Students: To be mentioned in the flipboard magazine, you need to fill in the form at the bottom of each week’s activities. Preferably write posts rather than add to one page – you can always use categories/tags/labels to find these posts later.

Students: If your age is coloured in green on the list, it means there is something wrong with your blog – either it is private and people çan’t leave comments or the URL is incorrect. I will be deleting these blogs in early October, so please make changes and/or leave me a comment on this post.

Teachers: Thanks for all the good work you do with students in teaching them blogging skills. But I noticed a few animoto and slideshows that are not including the attribution for images used. These should be included at the end of the video etc. Here is a post which is part of the teacher challenge run by Edublogs (use any blog platform though) explaining images, copyright and creative commons. It includes links to many safe image collections.
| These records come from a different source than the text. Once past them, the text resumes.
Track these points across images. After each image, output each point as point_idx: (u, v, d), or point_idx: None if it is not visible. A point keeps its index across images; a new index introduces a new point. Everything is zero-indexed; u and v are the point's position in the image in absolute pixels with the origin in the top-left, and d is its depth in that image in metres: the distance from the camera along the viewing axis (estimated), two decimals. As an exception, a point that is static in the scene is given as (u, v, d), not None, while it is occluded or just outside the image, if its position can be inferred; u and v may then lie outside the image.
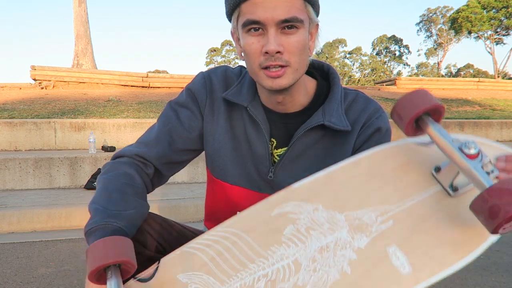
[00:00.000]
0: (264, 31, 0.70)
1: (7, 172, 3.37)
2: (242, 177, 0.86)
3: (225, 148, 0.86)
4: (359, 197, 0.62)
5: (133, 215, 0.74)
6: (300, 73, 0.75)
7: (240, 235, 0.63)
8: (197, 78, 0.89)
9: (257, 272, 0.59)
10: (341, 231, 0.59)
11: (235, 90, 0.84)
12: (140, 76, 7.77)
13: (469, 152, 0.53)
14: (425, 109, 0.55)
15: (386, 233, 0.58)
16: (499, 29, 26.24)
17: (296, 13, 0.69)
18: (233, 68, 0.91)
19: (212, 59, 42.90)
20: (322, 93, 0.84)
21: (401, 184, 0.62)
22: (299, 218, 0.62)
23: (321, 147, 0.82)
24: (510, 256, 2.10)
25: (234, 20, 0.75)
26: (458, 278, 1.82)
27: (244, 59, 0.76)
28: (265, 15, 0.68)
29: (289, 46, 0.70)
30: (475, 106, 7.90)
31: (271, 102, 0.82)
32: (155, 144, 0.86)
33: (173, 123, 0.87)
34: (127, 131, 4.46)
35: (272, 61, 0.70)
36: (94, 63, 10.53)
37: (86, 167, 3.52)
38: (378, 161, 0.66)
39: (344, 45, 42.99)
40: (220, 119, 0.86)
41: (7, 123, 4.18)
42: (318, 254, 0.58)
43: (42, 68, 7.25)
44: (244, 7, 0.71)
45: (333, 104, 0.81)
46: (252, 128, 0.84)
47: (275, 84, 0.73)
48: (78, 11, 10.30)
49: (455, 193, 0.60)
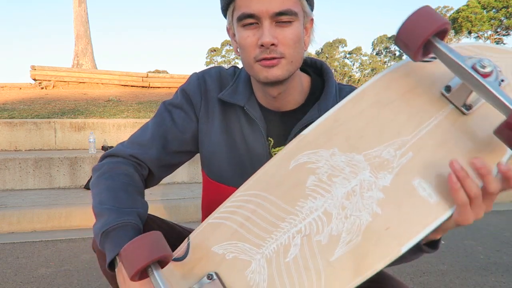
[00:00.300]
0: (259, 25, 0.71)
1: (7, 172, 3.37)
2: (239, 177, 0.85)
3: (221, 150, 0.86)
4: (373, 133, 0.60)
5: (142, 213, 0.75)
6: (295, 66, 0.75)
7: (262, 196, 0.62)
8: (191, 79, 0.89)
9: (291, 230, 0.59)
10: (363, 173, 0.58)
11: (230, 91, 0.84)
12: (140, 76, 7.77)
13: (483, 72, 0.50)
14: (432, 31, 0.51)
15: (408, 166, 0.57)
16: (499, 29, 26.23)
17: (290, 6, 0.70)
18: (227, 68, 0.91)
19: (212, 59, 42.90)
20: (317, 89, 0.84)
21: (413, 110, 0.60)
22: (318, 167, 0.60)
23: None
24: (510, 256, 2.10)
25: (229, 15, 0.76)
26: (458, 278, 1.82)
27: (240, 54, 0.77)
28: (260, 8, 0.69)
29: (284, 38, 0.71)
30: (475, 106, 7.89)
31: (267, 100, 0.82)
32: (149, 146, 0.85)
33: (167, 124, 0.87)
34: (127, 131, 4.46)
35: (267, 54, 0.71)
36: (94, 63, 10.53)
37: (86, 167, 3.52)
38: (384, 87, 0.62)
39: (344, 45, 42.99)
40: (216, 120, 0.86)
41: (7, 123, 4.18)
42: (346, 200, 0.58)
43: (42, 68, 7.25)
44: (239, 1, 0.72)
45: (328, 100, 0.81)
46: (249, 128, 0.83)
47: (270, 75, 0.73)
48: (78, 11, 10.30)
49: (469, 111, 0.58)
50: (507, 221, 2.83)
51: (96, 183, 0.80)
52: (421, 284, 1.76)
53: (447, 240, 2.39)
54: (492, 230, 2.61)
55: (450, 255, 2.13)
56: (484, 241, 2.37)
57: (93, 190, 0.79)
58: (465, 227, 2.64)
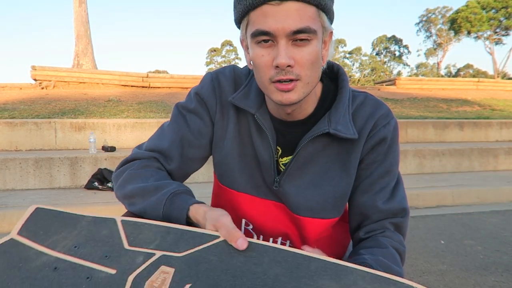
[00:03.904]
0: (275, 43, 0.66)
1: (7, 172, 3.37)
2: (248, 184, 0.84)
3: (233, 155, 0.84)
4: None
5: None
6: (311, 87, 0.71)
7: None
8: (205, 81, 0.85)
9: None
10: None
11: (242, 94, 0.80)
12: (140, 76, 7.77)
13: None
14: None
15: None
16: (499, 29, 26.25)
17: (309, 23, 0.64)
18: (241, 68, 0.88)
19: (212, 59, 42.88)
20: (328, 96, 0.80)
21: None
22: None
23: (327, 155, 0.79)
24: (510, 256, 2.11)
25: (243, 28, 0.71)
26: (458, 278, 1.83)
27: (253, 70, 0.73)
28: (276, 26, 0.64)
29: (301, 59, 0.66)
30: (474, 106, 7.90)
31: (279, 111, 0.79)
32: (170, 156, 0.84)
33: (183, 131, 0.84)
34: (127, 131, 4.47)
35: (282, 75, 0.66)
36: (94, 63, 10.54)
37: (87, 167, 3.52)
38: None
39: (344, 45, 42.99)
40: (230, 124, 0.83)
41: (8, 123, 4.18)
42: None
43: (43, 68, 7.26)
44: (253, 15, 0.66)
45: (340, 110, 0.76)
46: (258, 135, 0.81)
47: (284, 99, 0.69)
48: (79, 11, 10.31)
49: None
50: (507, 221, 2.83)
51: (125, 182, 0.79)
52: (421, 284, 1.76)
53: (447, 240, 2.40)
54: (492, 230, 2.61)
55: (450, 255, 2.14)
56: (483, 241, 2.37)
57: (126, 186, 0.78)
58: (465, 227, 2.64)
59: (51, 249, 0.60)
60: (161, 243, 0.59)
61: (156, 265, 0.56)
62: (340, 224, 0.92)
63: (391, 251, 0.75)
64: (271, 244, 0.58)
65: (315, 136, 0.76)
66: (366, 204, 0.80)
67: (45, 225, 0.64)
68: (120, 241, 0.60)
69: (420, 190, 3.47)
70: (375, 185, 0.80)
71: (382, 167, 0.79)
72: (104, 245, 0.59)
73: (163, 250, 0.58)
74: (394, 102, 7.58)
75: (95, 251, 0.59)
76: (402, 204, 0.80)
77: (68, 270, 0.56)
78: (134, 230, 0.61)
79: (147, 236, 0.60)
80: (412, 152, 4.44)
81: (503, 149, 4.76)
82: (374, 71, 40.95)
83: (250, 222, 0.87)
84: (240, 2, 0.68)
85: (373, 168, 0.80)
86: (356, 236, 0.83)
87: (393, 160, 0.80)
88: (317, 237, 0.85)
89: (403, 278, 0.53)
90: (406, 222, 0.81)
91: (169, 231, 0.61)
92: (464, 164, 4.62)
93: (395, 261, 0.74)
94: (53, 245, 0.60)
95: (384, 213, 0.79)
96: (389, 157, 0.80)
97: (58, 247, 0.60)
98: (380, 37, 43.91)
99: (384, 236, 0.78)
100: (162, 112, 5.54)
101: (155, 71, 35.37)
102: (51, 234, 0.62)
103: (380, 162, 0.79)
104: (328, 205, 0.81)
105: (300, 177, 0.80)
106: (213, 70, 0.86)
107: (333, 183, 0.80)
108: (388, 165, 0.80)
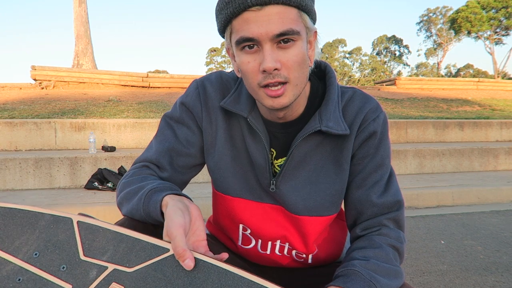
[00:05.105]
0: (259, 48, 0.66)
1: (7, 172, 3.37)
2: (243, 188, 0.84)
3: (225, 160, 0.84)
4: None
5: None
6: (300, 88, 0.71)
7: None
8: (190, 89, 0.86)
9: None
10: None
11: (233, 98, 0.81)
12: (140, 76, 7.77)
13: None
14: None
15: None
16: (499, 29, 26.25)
17: (291, 25, 0.65)
18: (229, 72, 0.87)
19: (212, 59, 42.87)
20: (317, 95, 0.81)
21: None
22: None
23: (321, 153, 0.80)
24: (509, 256, 2.11)
25: (227, 37, 0.72)
26: (458, 278, 1.82)
27: (242, 76, 0.73)
28: (259, 31, 0.64)
29: (288, 61, 0.66)
30: (475, 106, 7.90)
31: (270, 114, 0.79)
32: (160, 167, 0.85)
33: (170, 141, 0.85)
34: (127, 131, 4.47)
35: (270, 79, 0.67)
36: (94, 63, 10.54)
37: (87, 167, 3.52)
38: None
39: (344, 45, 42.99)
40: (219, 129, 0.83)
41: (8, 123, 4.18)
42: None
43: (43, 68, 7.26)
44: (236, 23, 0.67)
45: (330, 107, 0.77)
46: (251, 138, 0.81)
47: (276, 104, 0.69)
48: (78, 11, 10.31)
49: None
50: (507, 221, 2.83)
51: (118, 191, 0.82)
52: (421, 284, 1.77)
53: (447, 240, 2.40)
54: (492, 230, 2.61)
55: (450, 255, 2.14)
56: (484, 241, 2.37)
57: (119, 194, 0.81)
58: (465, 227, 2.64)
59: (15, 257, 0.63)
60: (114, 255, 0.62)
61: (108, 281, 0.60)
62: (336, 221, 0.93)
63: (385, 250, 0.75)
64: (219, 264, 0.60)
65: (307, 135, 0.77)
66: (361, 199, 0.81)
67: (7, 229, 0.65)
68: (76, 249, 0.63)
69: (420, 190, 3.47)
70: (368, 180, 0.80)
71: (374, 161, 0.80)
72: (61, 252, 0.63)
73: (115, 263, 0.61)
74: (394, 102, 7.58)
75: (53, 260, 0.62)
76: (396, 196, 0.81)
77: (30, 282, 0.61)
78: (89, 235, 0.64)
79: (101, 244, 0.63)
80: (412, 152, 4.44)
81: (503, 149, 4.76)
82: (374, 71, 40.96)
83: (247, 227, 0.87)
84: (222, 12, 0.68)
85: (365, 162, 0.80)
86: (353, 233, 0.84)
87: (385, 153, 0.81)
88: (316, 237, 0.86)
89: None
90: (402, 215, 0.82)
91: (122, 239, 0.63)
92: (464, 164, 4.62)
93: (388, 260, 0.74)
94: (16, 252, 0.63)
95: (379, 207, 0.80)
96: (381, 151, 0.80)
97: (20, 253, 0.63)
98: (380, 37, 43.93)
99: (380, 235, 0.79)
100: (162, 112, 5.54)
101: (155, 71, 35.38)
102: (14, 238, 0.64)
103: (372, 156, 0.80)
104: (326, 203, 0.81)
105: (296, 176, 0.80)
106: (199, 78, 0.87)
107: (329, 180, 0.80)
108: (380, 158, 0.80)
Classes: If the name of your class on the list is coloured yellow, it means there is something wrong with the blog – generally privacy needs to be changed to allow other classes to comment or I don’t know your correct blog URL. Please leave a comment on this post once it is fixed.

This week’s activities

But before writing your post or leaving comments, please visit this post by Mr P. He has left some hints or commandments about blogging. Leave a comment on his post answering his questions. Remember to explain giving reasons why.

We are now getting down to the nitty gritty where we can start making comparisons between schools, states, provinces, countries so this week activities are based around Time in the life of …

Answer some of these questions by writing one or more posts or present using a variety of tools mentioned in the sidebar:

  1. What time do you normally get up to go to school?
  2. What do you normally have for breakfast, recess, lunch, tea (dinner, supper)?
  3. How do you get to school?
  4. How long does it take to get to or from school?
  5. A typical lunch at school
  6. Subjects you have to do – remember to explain abbreviations like LOTE and ELA
  7. Specialist subjects or electives, options
  8. Technology in your school
  9. A typical schoolday with timetable and breaks
  10. What do you do at break times? Games, activities etc
  11. School bell has gone for end of day – what happens now?
  12. Do you have to wear uniform?
  13. How many days per year are you at school? How is this arranged – terms etc?
  14. What do you enjoy most about school?
  15. If you could improve your school, what would you do?

You might like to run some surveys in your school re questions 1,3,4 and 10

Here are some examples of different web tools being used by students and classes in the challenge.

Isabella used Prezi,  Mrs Donofrio’s class used Photopeach, Mrs Rabe’s class used a mixture of their own images as well as creative commons images from compfight, Em used animoto and Google maps, Mrs Carpenter’s class used slideshare, Ariana used Picture Trail, Mrs Tucker’s class created a tagxedo, Mrs Hamman’s class created a video via Vimeo, Mrs Martinez’s class used Smilebox, Liah created a Voki, Sadie showed us what a well presented post looks like written in paragraphs and using great punctuation,

Whenever you write a post or leave a comment, remember Mr P’s commandments. The world could be reading what you have written so be very careful in what you say.

Nothing personal about yourself or anyone else, nothing about personal or family problems and definitely nothing about where you will be at a certain time on a certain date in the future.